EXERCISE :: The copy you give must match the records exactly, except that it holds no images.

[[ RECORDS SHOWN open ]]

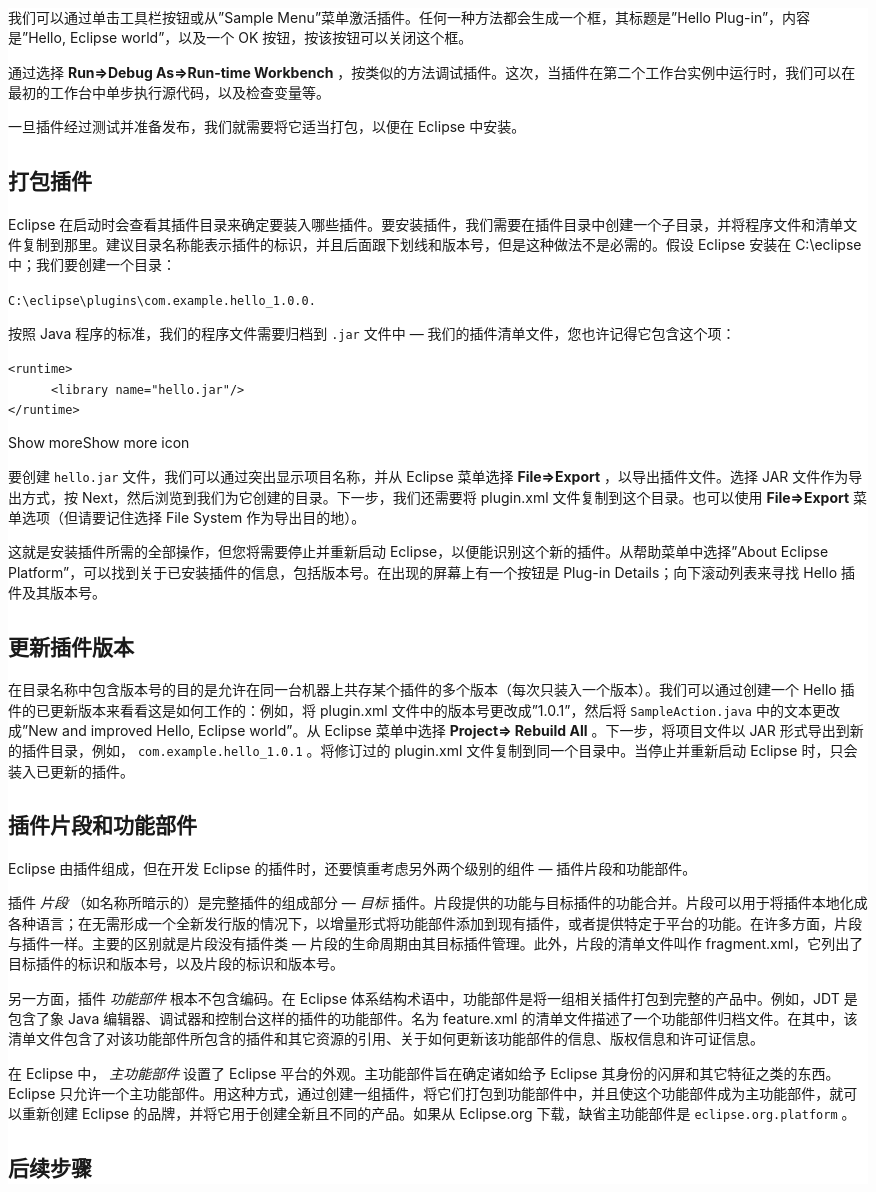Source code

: 我们可以通过单击工具栏按钮或从”Sample Menu”菜单激活插件。任何一种方法都会生成一个框，其标题是”Hello Plug-in”，内容是”Hello, Eclipse world”，以及一个 OK 按钮，按该按钮可以关闭这个框。

通过选择 **Run=>Debug As=>Run-time Workbench** ，按类似的方法调试插件。这次，当插件在第二个工作台实例中运行时，我们可以在最初的工作台中单步执行源代码，以及检查变量等。

一旦插件经过测试并准备发布，我们就需要将它适当打包，以便在 Eclipse 中安装。

## 打包插件

Eclipse 在启动时会查看其插件目录来确定要装入哪些插件。要安装插件，我们需要在插件目录中创建一个子目录，并将程序文件和清单文件复制到那里。建议目录名称能表示插件的标识，并且后面跟下划线和版本号，但是这种做法不是必需的。假设 Eclipse 安装在 C:\\eclipse 中；我们要创建一个目录：

`C:\eclipse\plugins\com.example.hello_1.0.0.`

按照 Java 程序的标准，我们的程序文件需要归档到 `.jar` 文件中 — 我们的插件清单文件，您也许记得它包含这个项：

```
<runtime>
      <library name="hello.jar"/>
</runtime>

```

Show moreShow more icon

要创建 `hello.jar` 文件，我们可以通过突出显示项目名称，并从 Eclipse 菜单选择 **File=>Export** ，以导出插件文件。选择 JAR 文件作为导出方式，按 Next，然后浏览到我们为它创建的目录。下一步，我们还需要将 plugin.xml 文件复制到这个目录。也可以使用 **File=>Export** 菜单选项（但请要记住选择 File System 作为导出目的地）。

这就是安装插件所需的全部操作，但您将需要停止并重新启动 Eclipse，以便能识别这个新的插件。从帮助菜单中选择”About Eclipse Platform”，可以找到关于已安装插件的信息，包括版本号。在出现的屏幕上有一个按钮是 Plug-in Details；向下滚动列表来寻找 Hello 插件及其版本号。

## 更新插件版本

在目录名称中包含版本号的目的是允许在同一台机器上共存某个插件的多个版本（每次只装入一个版本）。我们可以通过创建一个 Hello 插件的已更新版本来看看这是如何工作的：例如，将 plugin.xml 文件中的版本号更改成”1.0.1”，然后将 `SampleAction.java` 中的文本更改成”New and improved Hello, Eclipse world”。从 Eclipse 菜单中选择 **Project=> Rebuild All** 。下一步，将项目文件以 JAR 形式导出到新的插件目录，例如， `com.example.hello_1.0.1` 。将修订过的 plugin.xml 文件复制到同一个目录中。当停止并重新启动 Eclipse 时，只会装入已更新的插件。

## 插件片段和功能部件

Eclipse 由插件组成，但在开发 Eclipse 的插件时，还要慎重考虑另外两个级别的组件 ― 插件片段和功能部件。

插件 _片段_ （如名称所暗示的）是完整插件的组成部分 ― _目标_ 插件。片段提供的功能与目标插件的功能合并。片段可以用于将插件本地化成各种语言；在无需形成一个全新发行版的情况下，以增量形式将功能部件添加到现有插件，或者提供特定于平台的功能。在许多方面，片段与插件一样。主要的区别就是片段没有插件类 ― 片段的生命周期由其目标插件管理。此外，片段的清单文件叫作 fragment.xml，它列出了目标插件的标识和版本号，以及片段的标识和版本号。

另一方面，插件 _功能部件_ 根本不包含编码。在 Eclipse 体系结构术语中，功能部件是将一组相关插件打包到完整的产品中。例如，JDT 是包含了象 Java 编辑器、调试器和控制台这样的插件的功能部件。名为 feature.xml 的清单文件描述了一个功能部件归档文件。在其中，该清单文件包含了对该功能部件所包含的插件和其它资源的引用、关于如何更新该功能部件的信息、版权信息和许可证信息。

在 Eclipse 中， _主功能部件_ 设置了 Eclipse 平台的外观。主功能部件旨在确定诸如给予 Eclipse 其身份的闪屏和其它特征之类的东西。Eclipse 只允许一个主功能部件。用这种方式，通过创建一组插件，将它们打包到功能部件中，并且使这个功能部件成为主功能部件，就可以重新创建 Eclipse 的品牌，并将它用于创建全新且不同的产品。如果从 Eclipse.org 下载，缺省主功能部件是 `eclipse.org.platform` 。

## 后续步骤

[[ RECORDS SHOWN closed ]]

SOLUTION TO THE PROBLEM ::
Source code

: 我们可以通过单击工具栏按钮或从”Sample Menu”菜单激活插件。任何一种方法都会生成一个框，其标题是”Hello Plug-in”，内容是”Hello, Eclipse world”，以及一个 OK 按钮，按该按钮可以关闭这个框。

通过选择 **Run=>Debug As=>Run-time Workbench** ，按类似的方法调试插件。这次，当插件在第二个工作台实例中运行时，我们可以在最初的工作台中单步执行源代码，以及检查变量等。

一旦插件经过测试并准备发布，我们就需要将它适当打包，以便在 Eclipse 中安装。

## 打包插件

Eclipse 在启动时会查看其插件目录来确定要装入哪些插件。要安装插件，我们需要在插件目录中创建一个子目录，并将程序文件和清单文件复制到那里。建议目录名称能表示插件的标识，并且后面跟下划线和版本号，但是这种做法不是必需的。假设 Eclipse 安装在 C:\\eclipse 中；我们要创建一个目录：

`C:\eclipse\plugins\com.example.hello_1.0.0.`

按照 Java 程序的标准，我们的程序文件需要归档到 `.jar` 文件中 — 我们的插件清单文件，您也许记得它包含这个项：

```
<runtime>
      <library name="hello.jar"/>
</runtime>

```

Show moreShow more icon

要创建 `hello.jar` 文件，我们可以通过突出显示项目名称，并从 Eclipse 菜单选择 **File=>Export** ，以导出插件文件。选择 JAR 文件作为导出方式，按 Next，然后浏览到我们为它创建的目录。下一步，我们还需要将 plugin.xml 文件复制到这个目录。也可以使用 **File=>Export** 菜单选项（但请要记住选择 File System 作为导出目的地）。

这就是安装插件所需的全部操作，但您将需要停止并重新启动 Eclipse，以便能识别这个新的插件。从帮助菜单中选择”About Eclipse Platform”，可以找到关于已安装插件的信息，包括版本号。在出现的屏幕上有一个按钮是 Plug-in Details；向下滚动列表来寻找 Hello 插件及其版本号。

## 更新插件版本

在目录名称中包含版本号的目的是允许在同一台机器上共存某个插件的多个版本（每次只装入一个版本）。我们可以通过创建一个 Hello 插件的已更新版本来看看这是如何工作的：例如，将 plugin.xml 文件中的版本号更改成”1.0.1”，然后将 `SampleAction.java` 中的文本更改成”New and improved Hello, Eclipse world”。从 Eclipse 菜单中选择 **Project=> Rebuild All** 。下一步，将项目文件以 JAR 形式导出到新的插件目录，例如， `com.example.hello_1.0.1` 。将修订过的 plugin.xml 文件复制到同一个目录中。当停止并重新启动 Eclipse 时，只会装入已更新的插件。

## 插件片段和功能部件

Eclipse 由插件组成，但在开发 Eclipse 的插件时，还要慎重考虑另外两个级别的组件 ― 插件片段和功能部件。

插件 _片段_ （如名称所暗示的）是完整插件的组成部分 ― _目标_ 插件。片段提供的功能与目标插件的功能合并。片段可以用于将插件本地化成各种语言；在无需形成一个全新发行版的情况下，以增量形式将功能部件添加到现有插件，或者提供特定于平台的功能。在许多方面，片段与插件一样。主要的区别就是片段没有插件类 ― 片段的生命周期由其目标插件管理。此外，片段的清单文件叫作 fragment.xml，它列出了目标插件的标识和版本号，以及片段的标识和版本号。

另一方面，插件 _功能部件_ 根本不包含编码。在 Eclipse 体系结构术语中，功能部件是将一组相关插件打包到完整的产品中。例如，JDT 是包含了象 Java 编辑器、调试器和控制台这样的插件的功能部件。名为 feature.xml 的清单文件描述了一个功能部件归档文件。在其中，该清单文件包含了对该功能部件所包含的插件和其它资源的引用、关于如何更新该功能部件的信息、版权信息和许可证信息。

在 Eclipse 中， _主功能部件_ 设置了 Eclipse 平台的外观。主功能部件旨在确定诸如给予 Eclipse 其身份的闪屏和其它特征之类的东西。Eclipse 只允许一个主功能部件。用这种方式，通过创建一组插件，将它们打包到功能部件中，并且使这个功能部件成为主功能部件，就可以重新创建 Eclipse 的品牌，并将它用于创建全新且不同的产品。如果从 Eclipse.org 下载，缺省主功能部件是 `eclipse.org.platform` 。

## 后续步骤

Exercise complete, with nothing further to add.